Document passage: Begin

At its launch in March, Salesforce gave the example of a hotel brand that used Active Audiences to deliver an ad offering a special promotion to all guests staying at its San Francisco hotel in the next two weeks. The hotel could also use Active Audiences to run a separate ad campaign for guests who belong to the loyalty program, but haven’t stayed at the hotel recently.

The basic idea with Active Audiences, the company said, is to move ad campaigns from batch or blast modes into event-triggered and personalized efforts.

“Ads now work hand-in-hand with digital marketing,” Stahl said.

Previously, only ads on Facebook and Twitter were supported in Active Audiences. In 2.0, campaigns can work across a wide range of sites, apps, and social networks. Active Audiences is also now integrated with ad tech and data providers Krux, LiveRamp, LiveIntent, Neustar, and Viant, enabling campaigns on more than 100 digital ad networks.

There’s also now a native integration with the Sales and Service Clouds, coming closer to a functional super-cloud. Prebuilt triggers from events in the company’s Sales and Services clouds can generate marketing or advertising toward a customer or potential customer.

A Journey Builder screen in Salesforce's Marketing Cloud 2.0, showing integrated menu items from the Sales and Service Clouds

Above: A Journey Builder screen in Salesforce’s Marketing Cloud 2.0, showing integrated menu items from the Sales and Service Clouds.

Image Credit: Salesforce

Salesforce offered the use case of Fleetcor, whose products include fuel cards for businesses. When a user has an issue with a fleet gas card, the Fleetcor agent can click into the case in Service Cloud, take care of it, and then close it. The resolved issue now shows up as part of the customer’s history in the Journey Builder.

Document passage: End
Information given: Begin

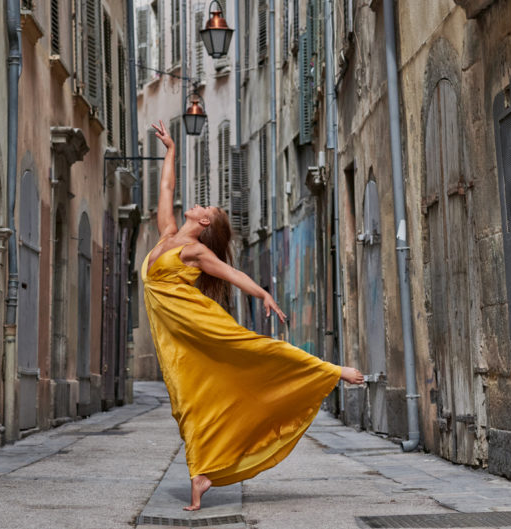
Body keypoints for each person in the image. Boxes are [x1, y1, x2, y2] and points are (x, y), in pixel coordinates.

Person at [142, 120, 364, 511]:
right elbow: (166, 189)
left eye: (203, 208)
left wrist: (262, 293)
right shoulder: (167, 235)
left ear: (205, 222)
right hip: (177, 339)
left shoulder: (194, 252)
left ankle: (333, 372)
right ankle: (202, 475)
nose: (196, 206)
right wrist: (171, 150)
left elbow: (231, 274)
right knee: (190, 400)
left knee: (257, 349)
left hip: (198, 323)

Information given: End

What you will do
1. Duplicate the stretch of the Salesforce passage from "There’s also now" through "or potential customer.".
2. According to the Salesforce passage, which ad tech and data providers is Active Audiences now integrated with?
3. Resume the Salesforce passage after its final sentence.
The records have no connection to the Salesforce passage.

Solved tasks
1.
There’s also now a native integration with the Sales and Service Clouds, coming closer to a functional super-cloud. Prebuilt triggers from events in the company’s Sales and Services clouds can generate marketing or advertising toward a customer or potential customer.

2. Krux, LiveRamp, LiveIntent, Neustar, and Viant.

3.
When a person’s case is closed, he automatically receives an email from Service Cloud confirming the resolution. But Journey Builder allows the marketer to send a SMS or other messages if there needs to be some follow-up, such as a thank you or a survey about customer service. Service Cloud has some built-in automation, but the idea is that there is now one managed experience.

“Now, any Journey is possible, not just a marketing journey,” Stahl said. These integrations, he told me, constitute a “more fully realized integration of ad, service, and sales info” in Journey Builder.

Does this mean that it’s now more than a Marketing Cloud?

Yes, Stahl said. “Customers don’t care if it’s marketing, sales, or service.”

This distinguishes the revised Marketing Cloud from its major competitors like Adobe or Oracle, he said. (In VB Insight’s recent report, “Marketing Clouds: How the best companies are winning via marketing technology,” Salesforce’s Marketing Cloud ranked second in market penetration, behind Adobe’s.)

Salesforce is “the only company pulling together sales, service, community, analytics, and apps into one,” he said. “You won’t find anyone else who can drag and drop an ad alongside an email, SMS, triggered by marketing, sales, or service.”